SQL LIKE Operator
The LIKE operator is used in a WHERE clause to search for a pattern in a text column. Instead of searching for an exact value, LIKE allows searching based on partial matches — like finding all students whose name starts with 'R', or all email addresses from a specific domain.
Think of it like a basic search box — when typing a few letters, results that contain those letters appear.
The Reference Table
| StudentID | StudentName | City | |
|---|---|---|---|
| 1 | Ravi Sharma | Delhi | ravi@gmail.com |
| 2 | Priya Mehta | Mumbai | priya@yahoo.com |
| 3 | Arjun Nair | Chennai | arjun@gmail.com |
| 4 | Sneha Kapoor | Pune | sneha@outlook.com |
| 5 | Rohit Das | Kolkata | rohit@gmail.com |
Wildcard Characters
LIKE uses two special wildcard characters to build patterns:
| Wildcard | Meaning | Example Pattern | Matches |
|---|---|---|---|
% | Represents zero or more characters (any number of characters) | 'R%' | Ravi, Rohit, Ram, R, Raj... |
_ | Represents exactly one character | 'R_vi' | Ravi, Revi, Rovi (exactly 4 characters) |
Syntax
SELECT column1, column2
FROM table_name
WHERE column_name LIKE 'pattern';Pattern Examples With % (Percent)
Example 1: Names That Start With 'R'
SELECT StudentName FROM Students
WHERE StudentName LIKE 'R%';Result: Ravi Sharma, Rohit Das
Example 2: Names That End With 'a'
SELECT StudentName FROM Students
WHERE StudentName LIKE '%a';Result: Ravi Sharma, Priya Mehta, Sneha Kapoor (ends with 'a')
Example 3: Names That Contain 'ar' Anywhere
SELECT StudentName FROM Students
WHERE StudentName LIKE '%ar%';Result: Ravi Sharma (contains 'ar' in 'Sharma'), Arjun Nair (contains 'ar' in 'Arjun')
Example 4: Finding All Gmail Users
SELECT StudentName, Email FROM Students
WHERE Email LIKE '%@gmail.com';Result:
| StudentName | |
|---|---|
| Ravi Sharma | ravi@gmail.com |
| Arjun Nair | arjun@gmail.com |
| Rohit Das | rohit@gmail.com |
Pattern Examples With _ (Underscore)
Example 5: Cities With Exactly 4 Characters
SELECT StudentName, City FROM Students
WHERE City LIKE '____';(Four underscores = exactly 4 characters)
Result: Pune (4 characters)
Example 6: Names With 'r' As the Second Character
SELECT StudentName FROM Students
WHERE StudentName LIKE '_r%';Result: Priya Mehta, Arjun Nair (both have 'r' as the second character)
Combining % and _ Together
SELECT StudentName FROM Students
WHERE StudentName LIKE 'R__%';This finds names that start with 'R' and have at least 3 characters total.
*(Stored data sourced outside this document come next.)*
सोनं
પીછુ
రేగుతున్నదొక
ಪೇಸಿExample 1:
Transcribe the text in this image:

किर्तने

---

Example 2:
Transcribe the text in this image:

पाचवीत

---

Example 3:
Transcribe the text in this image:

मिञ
Matches: Ravi Sharma, Rohit Das.
NOT LIKE
NOT LIKE finds all rows that do not match the pattern.
SELECT StudentName, Email FROM Students
WHERE Email NOT LIKE '%@gmail.com';Result: Priya Mehta (yahoo.com) and Sneha Kapoor (outlook.com) — neither uses Gmail.
Case Sensitivity
In most databases, LIKE is not case-sensitive for text columns by default in MySQL. This means LIKE 'r%' and LIKE 'R%' would return the same results in MySQL. However, PostgreSQL is case-sensitive by default — use ILIKE in PostgreSQL for case-insensitive matching.
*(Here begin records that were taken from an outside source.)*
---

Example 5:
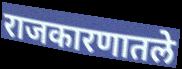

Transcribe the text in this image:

राजकारणातले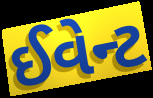
ઈવેન્ટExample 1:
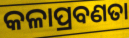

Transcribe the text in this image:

କଳାପ୍ରବଣତା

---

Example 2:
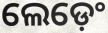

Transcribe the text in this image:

ଲେଡ଼େଂ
Common LIKE Patterns Reference
| Pattern | What It Matches |
|---|---|
'A%' | Starts with A |
'%a' | Ends with a |
'%abc%' | Contains 'abc' anywhere |
'_a%' | Second character is 'a' |
'a_%_%' | Starts with 'a' and has at least 3 characters |
'a%z' | Starts with 'a' and ends with 'z' |
Key Points to Remember
%matches any number of characters (including zero characters)._matches exactly one character.- Patterns are enclosed in single quotes.
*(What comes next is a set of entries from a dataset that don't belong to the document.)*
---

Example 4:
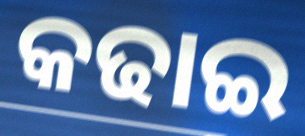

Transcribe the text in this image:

କଢାଇ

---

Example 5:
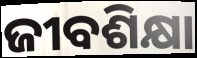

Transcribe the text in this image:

NOT LIKEreturns rows that do not match the pattern.LIKEis used only with text (string) columns — not with numbers or dates.
Summary
The LIKE operator enables pattern-based searching in SQL. Using the % and _ wildcards, flexible text searches can be performed — finding values that start with, end with, or contain a specific sequence of characters. It is commonly used in search features, email filtering, and name lookups.